Consider now a general polynomial \(M = P + \varepsilon D\) with \({\text {mrpf}}(P) = 1\) whose norm polynomial \(\Vert M\Vert \) factors over \({\mathbb {D}}\) into quadratic polynomials. We have already seen that M admits a factorization. Now we investigate necessary properties of its trajectories. It turns out that these are much weaker than in the motion polynomial case.
Theorem 3.7
Let \(M=P+\varepsilon D\in {\mathbb {DH}}[t]\) be a polynomial such that \({\text {mrpf}}(P)=1\) and M admits a factorization. Then the trajectories of the motion parameterized by M have the following property: All intersection points of the curve with the plane at infinity with multiplicity \(\mu >1\) intersect the absolute circle with multiplicity \(\mu \).
Proof
The trajectory of an arbitrary point \(x_{0}+\varepsilon x\) with \(x=x_{1}\mathbf {i}+x_{2}\mathbf {j}+x_{3}\mathbf {k}\) in projective three-space with respect to M is given by
$$\begin{aligned} (P-\varepsilon D)(x_{0}+\varepsilon x)({P}^{*}+\varepsilon {D}^{*})= & {} x_{0}\Vert P\Vert +\varepsilon (Px{P}^{*}+x_{0}(P{D}^{*}-D{P}^{*})).\nonumber \\ \end{aligned}$$
(6)
This curve’s intersection points with the plane at infinity correspond to zeros of its primal part and consequently to the factors of \(\Vert P\Vert \). Let us write \(\Vert P\Vert =\prod _{i=1}^{m} N_{i}^{n_{i}}\) where \(N_{1}, \ldots , N_m\in {\mathbb {R}}[t]\) are coprime irreducible polynomials. We need to show that all \(N_{i}^{n_{i}}\) with \(n_{i}>1\) are factors of the norm of the dual part in (6). Let us have a look at the polynomial
$$\begin{aligned} \Vert Px{P}^{*}+x_{0}(P{D}^{*}-D{P}^{*})\Vert= & {} \Vert P\Vert ^{2}\Vert x\Vert - x_{0}\Vert P\Vert (Px{D}^{*}+D{x}^{*}{P}^{*})\\&\quad + x_{0}P(x{P}^{*}D+{D}^{*}P{x}^{*}){P}^{*} +x_{0}^{2}\Vert P{D}^{*}-D{P}^{*}\Vert . \end{aligned}$$
The first two summands have \(\Vert P\Vert \) as a factor. The middle factor of the third summand is a real polynomial, thus it commutes with P and therefore the third summand also has the factor \(\Vert P\Vert \). For the last summand it holds
$$\begin{aligned} \Vert P{D}^{*}-D{P}^{*}\Vert&=4\Vert P\Vert \Vert D\Vert -(P{D}^{*}+D{P}^{*})^{2}. \end{aligned}$$
Since M admits a factorization, we know that \(c := \prod _{i=1}^{m} N_{i}^{n_{i}-1}\) is a factor of the dual part of \(\Vert M\Vert \) which is \(P{D}^{*}+D{P}^{*}\). Thus the last summand has the factor \(c^{2}\) which in turn has the factors \(N_{i}^{n_{i}}\) with \(n_{i}>1\). This proves the statement. \(\square \)

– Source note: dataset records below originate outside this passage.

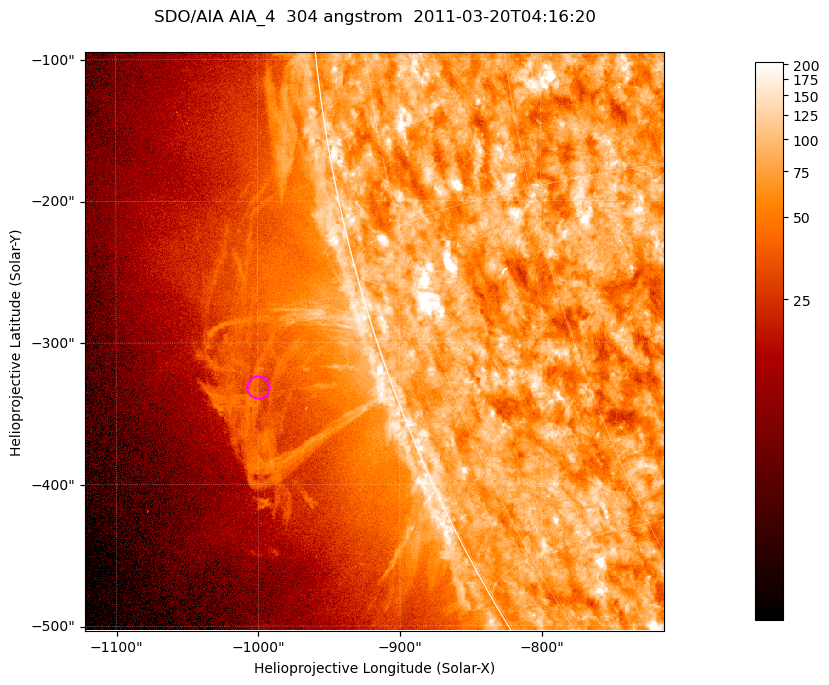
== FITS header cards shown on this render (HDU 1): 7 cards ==
TELESCOP= 'SDO/AIA '           / For AIA: SDO/AIA
INSTRUME= 'AIA_4   '           / For AIA: AIA_ATA1, AIA_ATA2, AIA_ATA3 or AIA_AT
WAVELNTH=                  304 / [angstrom] Wavelength
WAVEUNIT= 'angstrom'           / Wavelength unit: angstrom
DATE-OBS= '2011-03-20T04:16:20.135' / [ISO] Date when observation started; ISO 8
CTYPE1  = 'HPLN-TAN'           / CTYPE1; Typically HPLN
CTYPE2  = 'HPLT-TAN'           / CTYPE2; Typically HPLT

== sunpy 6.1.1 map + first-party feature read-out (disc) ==
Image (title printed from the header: SDO/AIA AIA_4  304 angstrom  2011-03-20T04:16:20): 681 x 681 px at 0.6 arcsec/px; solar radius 964 arcsec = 1606 px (partial field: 2.7% of the solar disc is inside the frame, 48% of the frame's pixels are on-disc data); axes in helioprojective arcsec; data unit not stated in the header (colour bar unlabelled)
Orientation: roll -0.132 deg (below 1 deg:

The converse of Theorem 3.7 is not true which can be seen in the following example.
Example 2
Let \(M=(t-\mathbf {i})(t-\mathbf {k})+\varepsilon (t-\mathbf {j})\) be the polynomial of Example 1. The polynomial \(Q=M(t-\mathbf {k})^{2}\) does not admit a factorization, because it does not fulfill the requirements of Theorem 3.5, but its norm polynomial \(\Vert Q\Vert \) has the factor \((t^{2}+1)^{2}\). From the proof above we can conclude that the trajectories of Q are entirely circular even though the polynomial does not admit a factorization.